» 作業指示 A
本文の「昨日は、お客様と遅くまでお酒を飲み、」から「いつもどおり4時に起きることができた。」までをすべて、一字も変えずに書き写してください。
» 作業指示 B
本文で、筆者が大好きだと述べている通りはどこですか?

» 本文
おはようございます。

昨日は、お客様と遅くまでお酒を飲み、
美味しいものをいただき、
楽しみすぎてしまった。

「明日の朝は、起きられるかしら?」
そんなことを思いながら眠りについたのだが、
朝の横浜を歩き、 
日の出を見たいという強い思いが、
私を目覚めさせてくれたのだろうか。

不思議なほど体は軽く、
いつもどおり4時に起きることができた。
起きてからしばらくは、
ぼんやりとしていたが、
その分、出発が少し遅れただけ。
だいたいいつもと同じ時間に、
朝の街へと歩き出した。

外へ出ると、
生ぬるい空気が肌にまとわりついた。
昨日と同じように蒸し蒸しとして、
朝から少し鬱陶しい暑さだ。
この時間からこれほど湿度が高いのなら、
日中はどれほど暑くなるのだろう。
少し心配になる。

伊勢佐木モールを抜け、
まっすぐ馬車道へと入った。
私は、この馬車道が大好きだ。
特に好きなのは、通りの両側に広がる、
煉瓦色の石畳で造られた歩道。

» データ
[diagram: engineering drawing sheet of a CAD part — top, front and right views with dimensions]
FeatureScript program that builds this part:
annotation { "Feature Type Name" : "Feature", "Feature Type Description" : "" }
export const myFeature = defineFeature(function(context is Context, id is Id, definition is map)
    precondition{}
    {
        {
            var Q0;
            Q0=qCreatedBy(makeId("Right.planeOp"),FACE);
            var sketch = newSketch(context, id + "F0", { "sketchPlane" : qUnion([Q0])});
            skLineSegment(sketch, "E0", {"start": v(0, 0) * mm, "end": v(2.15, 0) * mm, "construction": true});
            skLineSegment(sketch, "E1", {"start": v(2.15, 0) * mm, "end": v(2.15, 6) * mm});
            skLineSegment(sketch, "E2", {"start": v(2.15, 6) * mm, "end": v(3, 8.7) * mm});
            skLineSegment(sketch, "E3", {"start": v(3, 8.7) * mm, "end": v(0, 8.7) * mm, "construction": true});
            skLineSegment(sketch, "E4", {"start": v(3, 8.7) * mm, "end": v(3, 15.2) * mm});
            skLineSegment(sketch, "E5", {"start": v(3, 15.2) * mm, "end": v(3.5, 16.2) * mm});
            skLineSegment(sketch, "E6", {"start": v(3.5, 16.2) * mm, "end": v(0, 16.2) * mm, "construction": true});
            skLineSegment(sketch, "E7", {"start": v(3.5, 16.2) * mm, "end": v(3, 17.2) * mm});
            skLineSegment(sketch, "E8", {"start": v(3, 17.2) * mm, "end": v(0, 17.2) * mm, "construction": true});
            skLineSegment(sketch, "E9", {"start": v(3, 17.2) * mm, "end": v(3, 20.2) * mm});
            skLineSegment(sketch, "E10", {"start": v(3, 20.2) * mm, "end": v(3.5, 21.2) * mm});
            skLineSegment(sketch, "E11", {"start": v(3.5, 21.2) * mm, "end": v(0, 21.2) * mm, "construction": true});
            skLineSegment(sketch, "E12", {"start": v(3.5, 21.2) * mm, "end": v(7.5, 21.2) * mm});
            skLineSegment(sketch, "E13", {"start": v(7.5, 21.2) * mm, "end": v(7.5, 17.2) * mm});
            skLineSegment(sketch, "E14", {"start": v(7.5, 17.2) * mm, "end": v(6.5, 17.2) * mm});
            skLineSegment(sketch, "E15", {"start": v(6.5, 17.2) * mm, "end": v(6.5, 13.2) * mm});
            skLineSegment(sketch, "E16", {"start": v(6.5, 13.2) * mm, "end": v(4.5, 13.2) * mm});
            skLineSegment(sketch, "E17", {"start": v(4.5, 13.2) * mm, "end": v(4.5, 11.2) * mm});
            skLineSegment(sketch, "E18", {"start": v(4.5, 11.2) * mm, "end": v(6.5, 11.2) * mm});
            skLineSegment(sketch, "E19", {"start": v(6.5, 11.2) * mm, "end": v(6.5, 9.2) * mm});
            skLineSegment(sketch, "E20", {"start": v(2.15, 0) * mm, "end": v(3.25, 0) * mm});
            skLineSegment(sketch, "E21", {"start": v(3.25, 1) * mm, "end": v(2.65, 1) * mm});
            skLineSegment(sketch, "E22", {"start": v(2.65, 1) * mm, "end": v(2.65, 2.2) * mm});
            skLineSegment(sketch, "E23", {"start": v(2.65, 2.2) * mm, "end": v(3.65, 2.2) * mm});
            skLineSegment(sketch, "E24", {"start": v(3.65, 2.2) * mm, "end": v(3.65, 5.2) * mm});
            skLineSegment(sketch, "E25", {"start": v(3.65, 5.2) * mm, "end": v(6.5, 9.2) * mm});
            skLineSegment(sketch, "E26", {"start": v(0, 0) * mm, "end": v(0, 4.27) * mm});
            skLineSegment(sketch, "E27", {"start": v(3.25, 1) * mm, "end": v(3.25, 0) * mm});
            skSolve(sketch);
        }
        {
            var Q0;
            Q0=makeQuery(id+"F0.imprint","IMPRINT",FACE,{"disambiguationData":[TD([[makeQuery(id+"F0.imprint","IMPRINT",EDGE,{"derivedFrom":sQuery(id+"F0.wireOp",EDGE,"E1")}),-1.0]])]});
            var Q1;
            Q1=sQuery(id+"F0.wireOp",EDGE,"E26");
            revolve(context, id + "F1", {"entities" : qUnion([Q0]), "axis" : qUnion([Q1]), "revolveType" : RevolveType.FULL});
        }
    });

» 回答 A
昨日は、お客様と遅くまでお酒を飲み、
美味しいものをいただき、
楽しみすぎてしまった。

「明日の朝は、起きられるかしら?」
そんなことを思いながら眠りについたのだが、
朝の横浜を歩き、 
日の出を見たいという強い思いが、
私を目覚めさせてくれたのだろうか。

不思議なほど体は軽く、
いつもどおり4時に起きることができた。

» 回答 B
馬車道です。